Search the material below for the word "decided". Copy every line that has it.
[Start of section]
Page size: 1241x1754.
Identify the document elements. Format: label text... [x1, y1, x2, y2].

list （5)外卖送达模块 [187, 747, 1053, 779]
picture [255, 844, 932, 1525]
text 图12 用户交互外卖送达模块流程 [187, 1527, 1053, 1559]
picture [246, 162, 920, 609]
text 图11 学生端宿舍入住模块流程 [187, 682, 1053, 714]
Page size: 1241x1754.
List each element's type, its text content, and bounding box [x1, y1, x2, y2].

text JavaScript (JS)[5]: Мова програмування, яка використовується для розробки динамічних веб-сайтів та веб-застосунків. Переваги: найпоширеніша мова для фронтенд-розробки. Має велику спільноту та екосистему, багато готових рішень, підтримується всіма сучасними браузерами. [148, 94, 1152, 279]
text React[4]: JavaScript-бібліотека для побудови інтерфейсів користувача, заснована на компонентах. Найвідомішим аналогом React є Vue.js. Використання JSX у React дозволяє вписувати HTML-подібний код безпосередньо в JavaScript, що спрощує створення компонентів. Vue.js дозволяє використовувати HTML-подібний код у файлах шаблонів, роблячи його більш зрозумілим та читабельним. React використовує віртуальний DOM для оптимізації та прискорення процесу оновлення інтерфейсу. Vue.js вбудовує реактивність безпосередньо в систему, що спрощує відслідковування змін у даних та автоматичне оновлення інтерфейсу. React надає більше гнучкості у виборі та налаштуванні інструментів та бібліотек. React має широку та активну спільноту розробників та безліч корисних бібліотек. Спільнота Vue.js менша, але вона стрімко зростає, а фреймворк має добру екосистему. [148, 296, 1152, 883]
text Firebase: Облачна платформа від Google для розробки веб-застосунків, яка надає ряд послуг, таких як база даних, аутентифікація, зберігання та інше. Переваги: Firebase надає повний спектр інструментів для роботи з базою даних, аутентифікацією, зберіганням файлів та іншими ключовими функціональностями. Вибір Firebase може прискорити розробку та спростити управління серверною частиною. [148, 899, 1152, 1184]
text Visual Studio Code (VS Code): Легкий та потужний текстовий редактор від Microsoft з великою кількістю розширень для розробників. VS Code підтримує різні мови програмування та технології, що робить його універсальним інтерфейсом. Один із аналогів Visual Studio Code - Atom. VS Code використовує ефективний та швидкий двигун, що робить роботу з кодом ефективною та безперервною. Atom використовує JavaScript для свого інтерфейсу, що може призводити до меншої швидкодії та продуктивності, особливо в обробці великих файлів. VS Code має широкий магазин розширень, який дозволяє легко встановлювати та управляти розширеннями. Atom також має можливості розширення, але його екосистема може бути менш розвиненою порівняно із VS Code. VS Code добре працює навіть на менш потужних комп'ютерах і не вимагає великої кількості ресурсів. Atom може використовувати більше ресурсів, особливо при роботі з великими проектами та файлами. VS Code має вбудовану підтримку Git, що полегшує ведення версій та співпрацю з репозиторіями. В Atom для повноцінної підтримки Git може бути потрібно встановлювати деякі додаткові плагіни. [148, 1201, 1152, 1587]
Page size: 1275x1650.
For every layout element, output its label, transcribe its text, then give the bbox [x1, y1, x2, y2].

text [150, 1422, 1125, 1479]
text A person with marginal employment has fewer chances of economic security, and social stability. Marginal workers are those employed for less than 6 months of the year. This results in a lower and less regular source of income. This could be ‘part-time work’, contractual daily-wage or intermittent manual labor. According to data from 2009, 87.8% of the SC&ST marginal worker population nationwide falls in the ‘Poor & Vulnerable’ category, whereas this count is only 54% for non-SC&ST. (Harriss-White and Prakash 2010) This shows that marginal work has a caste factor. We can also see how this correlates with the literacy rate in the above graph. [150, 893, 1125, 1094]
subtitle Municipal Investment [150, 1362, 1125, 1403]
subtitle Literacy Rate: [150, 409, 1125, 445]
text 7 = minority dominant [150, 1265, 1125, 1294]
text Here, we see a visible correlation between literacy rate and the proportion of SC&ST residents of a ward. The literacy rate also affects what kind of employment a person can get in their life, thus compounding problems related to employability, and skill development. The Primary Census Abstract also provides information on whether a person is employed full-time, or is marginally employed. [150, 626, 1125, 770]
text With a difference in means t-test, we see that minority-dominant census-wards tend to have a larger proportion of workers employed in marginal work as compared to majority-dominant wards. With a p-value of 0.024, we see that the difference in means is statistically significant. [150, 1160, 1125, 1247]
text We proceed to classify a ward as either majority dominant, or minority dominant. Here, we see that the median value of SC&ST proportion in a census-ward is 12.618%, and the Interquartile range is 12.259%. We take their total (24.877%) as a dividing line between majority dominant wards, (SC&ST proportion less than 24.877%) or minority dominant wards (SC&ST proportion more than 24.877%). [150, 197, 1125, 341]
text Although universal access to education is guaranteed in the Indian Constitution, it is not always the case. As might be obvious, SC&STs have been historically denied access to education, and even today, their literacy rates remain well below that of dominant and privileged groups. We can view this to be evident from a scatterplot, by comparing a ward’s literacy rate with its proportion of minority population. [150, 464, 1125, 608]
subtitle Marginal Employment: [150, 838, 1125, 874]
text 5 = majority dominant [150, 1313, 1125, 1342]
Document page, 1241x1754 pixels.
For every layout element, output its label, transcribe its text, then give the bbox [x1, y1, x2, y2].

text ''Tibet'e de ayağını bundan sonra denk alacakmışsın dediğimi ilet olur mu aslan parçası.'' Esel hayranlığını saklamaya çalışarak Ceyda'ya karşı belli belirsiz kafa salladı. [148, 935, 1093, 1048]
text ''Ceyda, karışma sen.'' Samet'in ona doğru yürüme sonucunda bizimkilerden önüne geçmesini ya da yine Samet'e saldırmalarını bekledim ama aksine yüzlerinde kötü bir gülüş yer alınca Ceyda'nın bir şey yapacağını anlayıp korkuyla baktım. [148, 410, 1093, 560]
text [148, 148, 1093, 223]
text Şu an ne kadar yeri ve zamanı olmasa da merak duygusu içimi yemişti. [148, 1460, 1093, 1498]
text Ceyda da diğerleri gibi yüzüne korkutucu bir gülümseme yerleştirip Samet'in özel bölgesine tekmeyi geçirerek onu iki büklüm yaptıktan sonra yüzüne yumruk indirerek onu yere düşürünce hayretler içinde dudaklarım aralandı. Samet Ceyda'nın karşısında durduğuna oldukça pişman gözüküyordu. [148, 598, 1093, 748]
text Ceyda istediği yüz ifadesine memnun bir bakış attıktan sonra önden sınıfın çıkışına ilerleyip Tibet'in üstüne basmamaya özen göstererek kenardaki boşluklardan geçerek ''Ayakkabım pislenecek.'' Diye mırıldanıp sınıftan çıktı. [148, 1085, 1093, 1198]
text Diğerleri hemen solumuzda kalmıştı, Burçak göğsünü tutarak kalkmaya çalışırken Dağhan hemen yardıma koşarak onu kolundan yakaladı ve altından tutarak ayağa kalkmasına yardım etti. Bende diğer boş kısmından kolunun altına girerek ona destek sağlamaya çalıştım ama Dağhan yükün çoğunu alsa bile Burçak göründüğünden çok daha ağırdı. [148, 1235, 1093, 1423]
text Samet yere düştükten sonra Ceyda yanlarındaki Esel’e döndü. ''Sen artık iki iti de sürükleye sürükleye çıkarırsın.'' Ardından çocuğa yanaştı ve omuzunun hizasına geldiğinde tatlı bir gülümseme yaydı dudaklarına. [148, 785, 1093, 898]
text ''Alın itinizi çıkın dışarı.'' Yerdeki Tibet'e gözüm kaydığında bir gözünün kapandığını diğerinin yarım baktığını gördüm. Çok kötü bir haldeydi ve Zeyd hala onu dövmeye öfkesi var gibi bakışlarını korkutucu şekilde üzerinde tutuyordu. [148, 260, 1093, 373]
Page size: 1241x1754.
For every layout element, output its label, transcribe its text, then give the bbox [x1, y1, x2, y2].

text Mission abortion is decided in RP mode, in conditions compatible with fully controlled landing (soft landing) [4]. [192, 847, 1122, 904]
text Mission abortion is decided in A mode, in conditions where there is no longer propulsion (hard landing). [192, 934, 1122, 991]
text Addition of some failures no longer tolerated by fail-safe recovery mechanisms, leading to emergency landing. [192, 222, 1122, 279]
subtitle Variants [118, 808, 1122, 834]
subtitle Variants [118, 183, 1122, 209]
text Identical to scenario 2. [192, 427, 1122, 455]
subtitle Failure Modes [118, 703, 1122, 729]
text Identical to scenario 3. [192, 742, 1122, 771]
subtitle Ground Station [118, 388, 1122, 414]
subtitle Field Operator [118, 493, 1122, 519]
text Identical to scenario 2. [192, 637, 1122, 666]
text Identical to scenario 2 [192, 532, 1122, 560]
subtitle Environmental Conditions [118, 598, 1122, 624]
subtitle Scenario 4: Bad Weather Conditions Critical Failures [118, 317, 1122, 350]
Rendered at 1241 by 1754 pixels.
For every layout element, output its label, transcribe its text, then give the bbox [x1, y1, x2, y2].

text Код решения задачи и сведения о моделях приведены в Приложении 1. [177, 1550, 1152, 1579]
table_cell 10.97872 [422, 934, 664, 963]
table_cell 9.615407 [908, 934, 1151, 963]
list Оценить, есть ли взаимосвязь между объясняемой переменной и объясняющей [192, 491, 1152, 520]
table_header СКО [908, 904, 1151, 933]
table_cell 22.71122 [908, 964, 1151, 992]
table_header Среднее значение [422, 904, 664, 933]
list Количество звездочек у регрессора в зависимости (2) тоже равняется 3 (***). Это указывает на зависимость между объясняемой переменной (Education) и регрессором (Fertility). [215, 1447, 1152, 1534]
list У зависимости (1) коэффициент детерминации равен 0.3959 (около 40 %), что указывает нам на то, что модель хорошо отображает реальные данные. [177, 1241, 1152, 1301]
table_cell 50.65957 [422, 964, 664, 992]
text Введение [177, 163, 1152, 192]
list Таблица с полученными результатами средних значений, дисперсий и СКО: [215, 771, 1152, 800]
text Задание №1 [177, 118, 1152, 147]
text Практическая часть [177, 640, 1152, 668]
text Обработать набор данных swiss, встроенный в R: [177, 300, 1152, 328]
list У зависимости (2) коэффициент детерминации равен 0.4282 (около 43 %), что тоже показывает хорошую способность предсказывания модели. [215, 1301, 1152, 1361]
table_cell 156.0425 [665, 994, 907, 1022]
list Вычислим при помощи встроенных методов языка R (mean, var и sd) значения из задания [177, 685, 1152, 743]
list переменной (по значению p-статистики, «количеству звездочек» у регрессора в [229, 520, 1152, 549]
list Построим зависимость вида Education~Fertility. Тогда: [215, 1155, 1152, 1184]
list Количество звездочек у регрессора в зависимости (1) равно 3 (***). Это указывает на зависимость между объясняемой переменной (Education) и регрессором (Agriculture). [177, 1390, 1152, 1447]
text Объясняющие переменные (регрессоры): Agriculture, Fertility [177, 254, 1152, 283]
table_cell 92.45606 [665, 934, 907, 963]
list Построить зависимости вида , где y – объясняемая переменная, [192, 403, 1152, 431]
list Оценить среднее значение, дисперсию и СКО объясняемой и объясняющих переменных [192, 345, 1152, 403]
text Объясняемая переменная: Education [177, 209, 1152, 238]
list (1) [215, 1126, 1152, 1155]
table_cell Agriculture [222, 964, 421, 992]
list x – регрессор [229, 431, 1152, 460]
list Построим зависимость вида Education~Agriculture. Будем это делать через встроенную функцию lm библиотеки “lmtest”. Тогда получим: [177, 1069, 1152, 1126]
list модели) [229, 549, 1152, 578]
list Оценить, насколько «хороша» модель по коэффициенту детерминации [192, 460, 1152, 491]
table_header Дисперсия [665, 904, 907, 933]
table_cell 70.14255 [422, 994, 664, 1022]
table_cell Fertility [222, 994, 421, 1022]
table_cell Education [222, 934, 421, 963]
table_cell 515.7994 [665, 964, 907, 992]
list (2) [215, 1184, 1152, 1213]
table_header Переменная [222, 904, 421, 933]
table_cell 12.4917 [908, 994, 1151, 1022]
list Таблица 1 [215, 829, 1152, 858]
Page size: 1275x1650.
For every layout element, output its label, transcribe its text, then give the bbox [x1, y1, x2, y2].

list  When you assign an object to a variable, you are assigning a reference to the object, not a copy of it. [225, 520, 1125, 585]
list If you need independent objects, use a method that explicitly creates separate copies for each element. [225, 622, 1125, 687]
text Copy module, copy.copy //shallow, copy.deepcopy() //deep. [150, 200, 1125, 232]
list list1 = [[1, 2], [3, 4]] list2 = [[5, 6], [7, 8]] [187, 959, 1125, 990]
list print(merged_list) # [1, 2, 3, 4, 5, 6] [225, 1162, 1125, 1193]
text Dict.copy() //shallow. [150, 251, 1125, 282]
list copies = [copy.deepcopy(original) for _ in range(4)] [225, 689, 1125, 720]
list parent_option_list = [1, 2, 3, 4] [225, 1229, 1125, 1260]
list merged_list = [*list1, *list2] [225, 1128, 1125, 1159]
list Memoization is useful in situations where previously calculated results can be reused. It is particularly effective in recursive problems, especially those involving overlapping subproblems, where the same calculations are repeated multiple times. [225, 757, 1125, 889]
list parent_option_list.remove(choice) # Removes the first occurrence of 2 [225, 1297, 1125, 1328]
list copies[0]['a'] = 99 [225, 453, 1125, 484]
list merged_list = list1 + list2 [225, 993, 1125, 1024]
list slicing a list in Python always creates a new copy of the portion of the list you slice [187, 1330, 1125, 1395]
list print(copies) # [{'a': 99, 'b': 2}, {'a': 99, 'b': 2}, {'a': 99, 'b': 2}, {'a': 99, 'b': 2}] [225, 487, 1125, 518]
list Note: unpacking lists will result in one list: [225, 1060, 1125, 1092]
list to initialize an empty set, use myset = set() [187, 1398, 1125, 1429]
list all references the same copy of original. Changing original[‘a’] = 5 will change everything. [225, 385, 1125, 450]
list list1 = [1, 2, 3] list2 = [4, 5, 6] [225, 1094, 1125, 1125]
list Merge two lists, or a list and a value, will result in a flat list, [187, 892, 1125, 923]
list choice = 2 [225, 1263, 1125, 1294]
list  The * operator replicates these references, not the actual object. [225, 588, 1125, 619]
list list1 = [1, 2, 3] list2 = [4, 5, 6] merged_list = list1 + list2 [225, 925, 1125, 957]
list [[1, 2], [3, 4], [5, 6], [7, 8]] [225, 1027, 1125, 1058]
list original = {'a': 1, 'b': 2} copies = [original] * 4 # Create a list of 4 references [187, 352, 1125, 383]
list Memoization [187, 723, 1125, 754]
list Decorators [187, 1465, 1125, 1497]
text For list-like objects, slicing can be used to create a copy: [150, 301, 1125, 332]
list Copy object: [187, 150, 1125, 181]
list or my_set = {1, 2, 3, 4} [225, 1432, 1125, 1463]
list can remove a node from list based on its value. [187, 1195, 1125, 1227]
[End of section]
**Solution to this problem:**
text Mission abortion is decided in RP mode, in conditions compatible with fully controlled landing (soft landing) [4]. [192, 847, 1122, 904]
text Mission abortion is decided in A mode, in conditions where there is no longer propulsion (hard landing). [192, 934, 1122, 991]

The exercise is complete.